In Hessen, wo zwei Drittel der Schulen ‚Telli‘ einsetzen, zeigt sich eine Akzeptanzrate von über 20 Prozent in den ersten Wochen – ein Indikator für breite Adaption.
Fortbildungen und didaktische Integration: Der Schlüssel zum Erfolg
Das HMWK begleitet die Einführung mit einer umfassenden Fortbildungsoffensive. Nur zertifizierte Lehrkräfte dürfen ‚Telli‘ im Unterricht nutzen, was Chancen und Risiken thematisiert. Dies schafft Vertrauen und verhindert Missbrauch.
Ein weiterer Wissenspunkt: ‚Telli‘ finanziert sich aus dem DigitalPakt Schule, was eine nachhaltige, kostenfreie Nutzung für alle Bundesländer ermöglicht. Dritter Punkt: Kontinuierliche Optimierung durch Feedback-Schleifen mit Praktikern sorgt für pädagogische Relevanz.
Ausblick: Vor- und Nachteile für die Wirtschaft und Zukunftstrends
Vor- und Nachteile für die gesamte Wirtschaft: Vorteile umfassen gesteigerte Produktivität in der Bildungsbranche durch effiziente Lehrmittelproduktion, was Kosten senkt und Innovationen bei EdTech-Firmen wie FWU antreibt – potenziell 30 Prozent Zeitersparnis ähnlich wie bei KI-Agenten in der Produktion. Nachteile: Abhängigkeit von staatlicher Finanzierung könnte private Investoren abschrecken, und Jobverdrängung bei administrativen Rollen droht, vergleichbar mit Trends in kreativen Berufen.

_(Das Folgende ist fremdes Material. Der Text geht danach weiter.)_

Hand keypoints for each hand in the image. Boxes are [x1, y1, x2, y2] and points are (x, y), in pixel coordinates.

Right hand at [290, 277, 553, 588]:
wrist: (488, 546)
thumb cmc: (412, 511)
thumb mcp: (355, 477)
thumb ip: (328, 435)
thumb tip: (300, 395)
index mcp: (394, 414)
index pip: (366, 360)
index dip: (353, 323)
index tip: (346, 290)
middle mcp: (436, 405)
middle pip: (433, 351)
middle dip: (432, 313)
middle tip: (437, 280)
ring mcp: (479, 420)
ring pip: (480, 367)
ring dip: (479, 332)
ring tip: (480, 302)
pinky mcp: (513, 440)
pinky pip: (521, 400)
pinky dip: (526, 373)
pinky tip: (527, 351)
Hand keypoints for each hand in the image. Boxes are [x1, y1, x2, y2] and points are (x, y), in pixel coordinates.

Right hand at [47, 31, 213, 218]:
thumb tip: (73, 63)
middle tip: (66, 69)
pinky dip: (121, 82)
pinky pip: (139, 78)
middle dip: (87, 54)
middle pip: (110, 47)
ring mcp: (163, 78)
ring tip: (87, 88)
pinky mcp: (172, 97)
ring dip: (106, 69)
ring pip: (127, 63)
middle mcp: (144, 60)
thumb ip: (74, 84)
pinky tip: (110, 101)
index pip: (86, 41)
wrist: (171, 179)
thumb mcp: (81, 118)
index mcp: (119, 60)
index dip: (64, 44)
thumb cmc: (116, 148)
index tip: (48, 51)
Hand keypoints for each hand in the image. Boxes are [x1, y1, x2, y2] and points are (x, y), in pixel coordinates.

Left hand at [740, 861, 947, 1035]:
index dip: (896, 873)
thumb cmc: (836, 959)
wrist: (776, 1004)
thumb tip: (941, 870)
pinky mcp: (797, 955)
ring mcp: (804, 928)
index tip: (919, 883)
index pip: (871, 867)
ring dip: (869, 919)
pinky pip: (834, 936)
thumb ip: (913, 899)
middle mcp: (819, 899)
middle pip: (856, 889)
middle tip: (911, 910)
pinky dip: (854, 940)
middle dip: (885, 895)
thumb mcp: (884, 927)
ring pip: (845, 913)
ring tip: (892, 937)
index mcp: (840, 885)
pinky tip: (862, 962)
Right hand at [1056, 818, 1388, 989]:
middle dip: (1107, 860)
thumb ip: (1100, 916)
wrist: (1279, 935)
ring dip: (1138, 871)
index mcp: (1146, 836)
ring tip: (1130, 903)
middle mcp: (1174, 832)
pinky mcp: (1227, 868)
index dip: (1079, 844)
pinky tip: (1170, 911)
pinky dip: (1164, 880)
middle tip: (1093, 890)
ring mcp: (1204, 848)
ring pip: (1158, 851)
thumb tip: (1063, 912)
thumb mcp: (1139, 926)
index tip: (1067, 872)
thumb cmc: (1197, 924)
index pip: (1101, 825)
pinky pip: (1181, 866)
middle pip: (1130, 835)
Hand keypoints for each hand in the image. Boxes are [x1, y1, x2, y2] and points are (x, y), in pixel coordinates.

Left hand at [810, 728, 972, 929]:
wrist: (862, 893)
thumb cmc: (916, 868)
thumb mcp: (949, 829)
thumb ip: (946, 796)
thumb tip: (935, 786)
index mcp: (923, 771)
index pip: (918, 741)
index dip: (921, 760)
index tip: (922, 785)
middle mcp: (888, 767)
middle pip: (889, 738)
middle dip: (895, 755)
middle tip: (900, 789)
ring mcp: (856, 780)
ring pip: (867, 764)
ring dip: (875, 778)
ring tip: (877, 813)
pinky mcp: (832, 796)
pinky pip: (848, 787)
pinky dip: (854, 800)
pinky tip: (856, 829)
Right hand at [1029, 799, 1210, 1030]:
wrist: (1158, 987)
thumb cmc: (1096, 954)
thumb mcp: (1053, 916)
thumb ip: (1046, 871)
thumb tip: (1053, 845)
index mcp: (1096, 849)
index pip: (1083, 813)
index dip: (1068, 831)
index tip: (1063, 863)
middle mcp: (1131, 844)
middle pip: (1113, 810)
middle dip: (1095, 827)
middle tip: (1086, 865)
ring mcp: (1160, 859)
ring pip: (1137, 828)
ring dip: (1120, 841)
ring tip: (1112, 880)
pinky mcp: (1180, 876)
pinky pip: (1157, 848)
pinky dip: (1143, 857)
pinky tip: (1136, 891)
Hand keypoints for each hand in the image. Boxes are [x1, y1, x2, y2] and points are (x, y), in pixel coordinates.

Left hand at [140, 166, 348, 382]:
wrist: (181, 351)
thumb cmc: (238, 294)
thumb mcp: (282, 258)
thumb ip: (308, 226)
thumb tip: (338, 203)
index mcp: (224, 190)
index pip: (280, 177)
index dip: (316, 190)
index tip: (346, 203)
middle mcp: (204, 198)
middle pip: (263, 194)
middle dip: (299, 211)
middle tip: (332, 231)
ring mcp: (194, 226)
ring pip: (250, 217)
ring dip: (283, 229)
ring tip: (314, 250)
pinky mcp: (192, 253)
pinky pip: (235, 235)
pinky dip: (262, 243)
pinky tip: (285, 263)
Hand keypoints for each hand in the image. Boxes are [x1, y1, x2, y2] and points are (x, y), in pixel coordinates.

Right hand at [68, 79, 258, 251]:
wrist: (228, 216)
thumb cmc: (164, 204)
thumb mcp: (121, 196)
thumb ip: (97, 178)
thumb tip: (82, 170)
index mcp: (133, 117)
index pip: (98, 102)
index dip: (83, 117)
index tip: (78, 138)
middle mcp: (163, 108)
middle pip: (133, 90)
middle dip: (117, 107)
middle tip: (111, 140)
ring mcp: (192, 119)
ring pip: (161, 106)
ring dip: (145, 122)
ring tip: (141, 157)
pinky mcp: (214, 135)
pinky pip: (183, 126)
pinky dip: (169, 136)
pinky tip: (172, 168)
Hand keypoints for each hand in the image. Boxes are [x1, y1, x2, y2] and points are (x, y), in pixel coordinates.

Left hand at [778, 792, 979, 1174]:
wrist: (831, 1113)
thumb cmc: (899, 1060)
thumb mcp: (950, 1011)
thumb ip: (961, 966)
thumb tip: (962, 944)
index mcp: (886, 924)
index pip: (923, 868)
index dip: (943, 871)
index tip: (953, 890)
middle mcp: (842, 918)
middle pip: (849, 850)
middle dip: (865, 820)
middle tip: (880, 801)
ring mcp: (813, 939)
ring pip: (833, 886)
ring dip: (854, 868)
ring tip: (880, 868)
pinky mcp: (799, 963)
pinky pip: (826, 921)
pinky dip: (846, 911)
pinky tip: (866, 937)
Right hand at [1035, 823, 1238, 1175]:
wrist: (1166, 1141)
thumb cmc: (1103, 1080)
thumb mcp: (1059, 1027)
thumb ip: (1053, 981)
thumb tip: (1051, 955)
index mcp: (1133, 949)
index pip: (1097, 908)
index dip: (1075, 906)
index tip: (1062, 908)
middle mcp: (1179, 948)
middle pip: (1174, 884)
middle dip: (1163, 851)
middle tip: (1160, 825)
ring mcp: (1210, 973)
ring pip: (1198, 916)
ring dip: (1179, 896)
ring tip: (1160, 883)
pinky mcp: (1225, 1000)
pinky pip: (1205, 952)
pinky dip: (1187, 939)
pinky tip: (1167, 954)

Zukunftserwartungen: ‚Telli‘ wird sich zu einem Standard in allen Bundesländern entwickeln, mit Erweiterungen wie multimodalen Funktionen (z. B. Bildanalyse) bis 2027. Erwartet wird eine Integration in autonome KI-Agenten, die personalisierte Lernpfade automatisieren. Bis 2030 könnte KI 50 Prozent der Unterrichtsvorbereitung übernehmen, unterstützt durch EU-weite Standards.
Für EdTech-Unternehmen: Investieren Sie in Open-Source-Lösungen wie ‚Telli‘, um vom Bildungsboom zu profitieren – starten Sie mit Pilotprojekten in Kooperation mit Ministerien. Schulen sollten Kompetenznachweise priorisieren, um maximale Effizienz zu erzielen.